Göklerde ve yerde ne varsa hepsi O’na[1]; bütün yetkiyi elinde tutan, yaptığını tertemiz yapan, daima üstün ve bütün kararları doğru olan Allah’a boyun eğer[2].
[1] İltifat [2] Boyun eğme ya zorunlu ya da gönüllü olur. İmtihana tabi olan insan ve cinler de dahil her şey, varlığını sürdürebilmek için Allah'ın koyduğu kanun ve kurallara uymak zorundadır. Gönüllü boyun eğme, imtihanla ilgili konulardadır. İman, küfür, günah ve sevap; imtihana tabi olan insan ve cinlerin, tercihleriyle oluşur. Zorunlu kulluğu konu olan şeylerin oranı, gönüllü kulluğa konu olanlarla kıyaslanamayacak kadar fazladır. Allah'a isyan etmek için bile zorunlu kulluk şartlarına uymak gerekir.
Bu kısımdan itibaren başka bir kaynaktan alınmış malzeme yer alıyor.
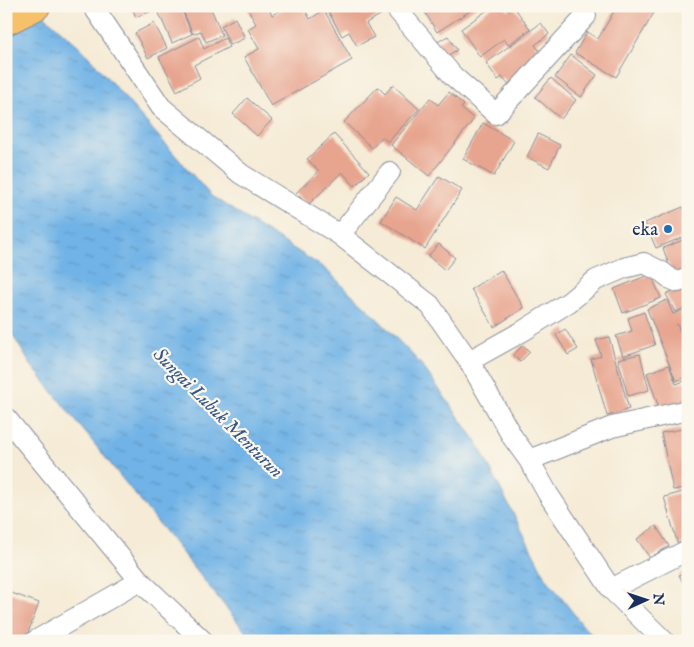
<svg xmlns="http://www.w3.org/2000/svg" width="694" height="647" font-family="'IM FELL English',serif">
<defs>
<pattern id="water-ripples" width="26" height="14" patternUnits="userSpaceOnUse" patternTransform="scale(1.25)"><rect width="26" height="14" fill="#71b3e6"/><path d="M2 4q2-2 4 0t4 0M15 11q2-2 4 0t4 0" fill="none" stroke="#5c92be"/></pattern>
</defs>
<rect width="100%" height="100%" fill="#fbf7ec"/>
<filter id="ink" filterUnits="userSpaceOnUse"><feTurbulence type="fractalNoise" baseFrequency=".02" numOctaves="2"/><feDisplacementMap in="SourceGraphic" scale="10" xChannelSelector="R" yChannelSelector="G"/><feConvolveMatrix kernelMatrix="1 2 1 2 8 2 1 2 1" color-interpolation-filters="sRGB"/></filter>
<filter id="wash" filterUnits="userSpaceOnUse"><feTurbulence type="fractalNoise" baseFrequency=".0096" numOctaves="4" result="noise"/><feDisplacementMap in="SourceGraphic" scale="20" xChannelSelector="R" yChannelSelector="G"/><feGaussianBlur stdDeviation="1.12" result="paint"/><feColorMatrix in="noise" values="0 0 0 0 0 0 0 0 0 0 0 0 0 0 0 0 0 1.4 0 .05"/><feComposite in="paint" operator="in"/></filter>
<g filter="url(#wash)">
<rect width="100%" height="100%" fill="#f5ebd6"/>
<path fill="url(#water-ripples)" stroke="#4671a2" d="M6 6H33L81 48 211 196 324 268 373 314 421 364 476 441 546 578 584 627 598 641H253L31 365 6 324Z"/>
<g id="blocks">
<path fill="#e7a48e" d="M131 6H157L158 8 136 17Z
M168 6H180L192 34 172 43 158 11Z
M181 6H210L222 35 206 42 201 31 193 34Z
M246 6H268L272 15 288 6H303L310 19 324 10 352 60 271 106 244 57 259 49 248 29 256 24Z
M336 6H378L382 14 366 23 374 37 357 46 349 32 342 36 328 11Z
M421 6H478L437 32Z
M493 6H505L508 11 514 7 530 29 508 45 504 39 480 57 461 29Z
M617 6H658L616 77 575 53 587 32 598 39Z
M235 18 245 38 230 45 221 26Z
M154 23 167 48 148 58 135 33Z
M541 23 549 34 535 45 545 58 508 84 502 77 498 80 486 63Z
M448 36 457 50 441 59 432 45Z
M199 37 204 49 225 38 229 47 194 65 200 78 177 91 159 57Z
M571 55 597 75 581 97 555 77Z
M551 78 576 100 561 119 535 97Z
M393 85 419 109 388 142 382 137 372 148 344 122 378 87 385 94Z
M449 92 464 105 461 108 474 119 429 176 391 145 430 98 438 105Z
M247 98 272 120 257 136 233 114Z
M483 123 514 141 494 176 463 159Z
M334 134 369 172 355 186 342 172 308 205 296 193 319 171 307 159Z
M538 134 560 145 549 168 527 157Z
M439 176 462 190 425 249 381 221 396 197 417 210Z
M683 207 688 218V235L656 248 645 223Z
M688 238V270L673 276 663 248Z
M439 244 455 258 445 270 428 256Z
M501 270 524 308 494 327 471 289Z
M651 274 661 298 623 313 614 289Z
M688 284V306L675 312 666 294Z
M667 300 673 314 688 308V335L683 337 677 324 688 350V376L676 381 647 309Z
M644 312 655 345 623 356 616 336 632 331 628 318Z
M565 329 578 349 568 355 556 335Z
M609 337 629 409 607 416 591 359 601 356 596 340Z
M523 345 530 352 520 362 513 355Z
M640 354 649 390 628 396 618 359Z
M669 365 676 384 688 380V401L660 411 647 373Z
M688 428V487L673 490 661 433Z
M683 492 688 507V542L678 545 664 497Z
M656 526 669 546 650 558 637 539Z
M688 570V592L679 575Z
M6 591 39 603 25 641H15L6 638Z"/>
</g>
</g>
<g filter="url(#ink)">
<use href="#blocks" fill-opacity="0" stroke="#888d9a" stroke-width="1"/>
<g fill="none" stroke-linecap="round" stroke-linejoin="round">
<defs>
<path id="minor" d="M93 6 161 107 241 174 340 235 430 305 469 361 513 438 529 460 548 494 611 589 688 550
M394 6 453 76 496 114 586 16
M340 235 390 172
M469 361 523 331 569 302 596 280 624 268 644 263 662 272 671 279 678 282 688 278
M6 418 140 581 203 641
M529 460 612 427 688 410
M611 589 664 641
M35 641 140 581"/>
<path id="highway" d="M6 21 36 6"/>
</defs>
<use href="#minor" stroke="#888d9a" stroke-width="22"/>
<use href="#highway" stroke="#888d9a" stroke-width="30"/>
<use href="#minor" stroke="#fff" stroke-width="20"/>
<use href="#highway" stroke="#f6c16b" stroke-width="28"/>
</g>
</g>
<circle fill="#1f6fb2" stroke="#fbf7ec" stroke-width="2" cx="668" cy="229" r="5"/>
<g text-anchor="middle" stroke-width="4.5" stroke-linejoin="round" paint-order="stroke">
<g font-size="18" fill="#1b2f5e" stroke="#fbf7ec" text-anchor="end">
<text x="658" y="235">eka</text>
</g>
<g font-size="19" font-style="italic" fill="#355787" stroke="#fbf7ec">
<text transform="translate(219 412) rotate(45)" y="7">Sungai Lubuk Menturun</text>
</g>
</g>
<rect width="694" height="647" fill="none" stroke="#fbf7ec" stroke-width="25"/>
<g transform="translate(646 600) rotate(87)" stroke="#fbf7ec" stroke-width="4" paint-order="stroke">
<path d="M0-4L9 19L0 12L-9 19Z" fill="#1b2f5e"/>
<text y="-8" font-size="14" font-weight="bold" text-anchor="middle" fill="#1b2f5e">N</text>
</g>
</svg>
Mesela bir hayvanı Allah rızası için kesen ile putu için keseni ayıran tek şey onun niyetidir.
Göklerde ve yerde ne varsa; hükümran, kuddüs, güçlü ve hakim olan Allah'ı takdis ederler.
Göklerde ne var, yerde ne varsa, hepsi, yegâne egemenlik sahibi olan, her türlü eksiklik ve çirkin sıfattan temiz ve yüce olan, kudreti herşeye üstün olan ve hikmeti herşeyi kuşatan Allah'ı tesbih eder.
Göklerdekiler ve yerdekiler o Melik, o Kuddûs, o Azîz, o Hakîm Allah'ı tespih ediyor.
teşbiḥ eyler Tañrı’ya ol kim göklerdedür daħı ol kim yirdedür pādişāh gey arı beñdeşsüz dürüst işlü sözlü.
Tesbīḥ ider Allāha gökler ehli ve yirler ehli. Ol Allāh pādişāhdur, her ‘ayb‐dan münezzehdür, ‘azīzdür, ḥakīmdür.
Göylərdə və yerdə nə varsa, (hamısı) mülkün (yer-göy mülkünün) hökmdarı (sahibi), müqəddəs (pak), yenilməz qüvvət, hikmət sahibi olan Allahı təqdis edib Onun şə’ninə tə’riflər deyər!
All that is in the heavens and all that is in the earth glorifieth Allah, the Sovereign Lord, the Holy One, the Mighty, the Wise.
Whatever is in the heavens and on earth, doth declare(5449) the Praises and Glory of Allah,- the Sovereign,(5450) the Holy One, the Exalted in Might, the Wise.*
5449 See n. 5408 to
59:24, where I have explained the difference in signification between sabbaha and yusabbihu. The latter form is used here to express an actual fact. 'Everything declares the Praises and Glory of Allah, because Allah's mercies extend to all His creatures: He sends His Revelation for the benefit of the ignorant and unlettered as well as for those who have learning in their midst, especially as the latter are apt, by the very weight of their ponderous learning, to miss the real point and spirit of Allah's Message.' 5450 See
59:23, and n. 5402. Here we have two of the divine attributes repeated from
59:23 and two from the end of
59:24, implying a reminiscence of all the beautiful divine attributes mentioned in that passage.